EGD with biopsies is indicated in any MMF user with pain or dyspepsia. Gastric ulcers and gastritis pose diagnostic challenges, especially in NSAID users, but the presence of foveolar hyperplasia and apoptosis greatly enhance the likelihood of damage by an ingested agent and reduce the likelihood of acid-peptic injury and Helicobacter pylori-related chronic active gastritis. CMV, commonly encountered in immunosuppressed subjects, may be present in any ulcerated lesion, regardless of cause; only when the virus is demonstrated in endothelial cells or macrophages may it be regarded as the significant pathogen. In cases with GI bleeding, EGD may be both diagnostic and therapeutic. In some cases, minor upper GI symptoms may improve with reduction of drug dose, or with use of the enteric-coated preparation [31]. Nevertheless, when the mucosa is demonstrably injured, e.g., demonstrating MMF-related ulcer disease or gastritis, discontinuation of drug use is the mainstay of management [11]. Reduction of the dose, or avoidance of drug use until wound healing is complete, has also been advocated. Treatments with H2-receptor antagonists, proton pump inhibitors, coating agents such as sucralfate, or prostaglandins have not been shown to be of benefit although a liquid antacid may be used for symptom relief.

Key Points

  • MMF is an immunosuppressive drug following solid organ transplantation. It is a prodrug that is hydrolyzed to MPA, its active ingredient, which acts by reversibly inhibiting IMPD, a rate-limiting enzyme in de novo purine synthesis.

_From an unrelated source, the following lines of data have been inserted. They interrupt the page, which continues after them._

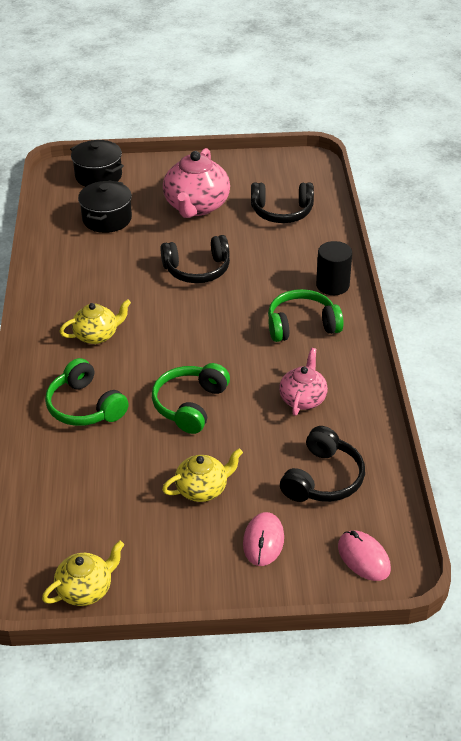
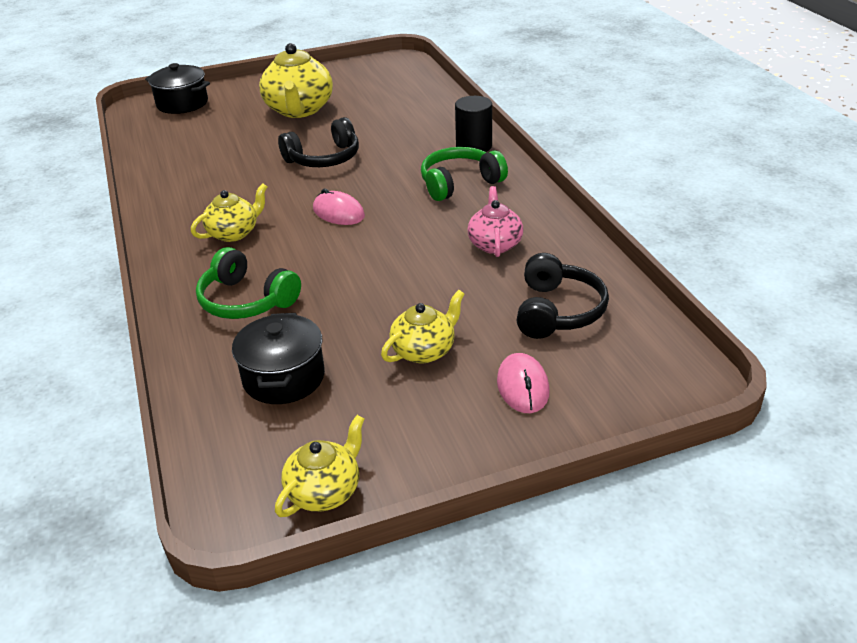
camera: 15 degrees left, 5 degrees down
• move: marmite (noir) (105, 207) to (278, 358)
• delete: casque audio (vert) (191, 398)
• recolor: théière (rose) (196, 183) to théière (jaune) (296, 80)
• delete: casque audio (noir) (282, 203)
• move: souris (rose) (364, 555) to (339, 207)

  • GI toxicity with the use of MMF may vary from self-limiting symptoms such as nausea, vomiting, diarrhea, abdominal pain to more severe complications, e.g., ulcers resulting in bleeding and/or perforation.

  • The dependency of most enterocytes on de novo purine synthesis and the direct toxicity of MPA on GI mucosae, with disruption of mucosal barriers and impaired processes of repair, are the presumed pathogenic mechanisms: These changes are affected by intestinal microbiota.

  • EGD with biopsies is usually diagnostic and may be therapeutic in patients with persistent or severe symptoms.

  • Dose modifications including decrease in the dose, or a drug-free period, may improve mild-to-moderate symptoms, but withdrawal of MMF is recommended in patients with demonstrable mucosal injury or ulceration.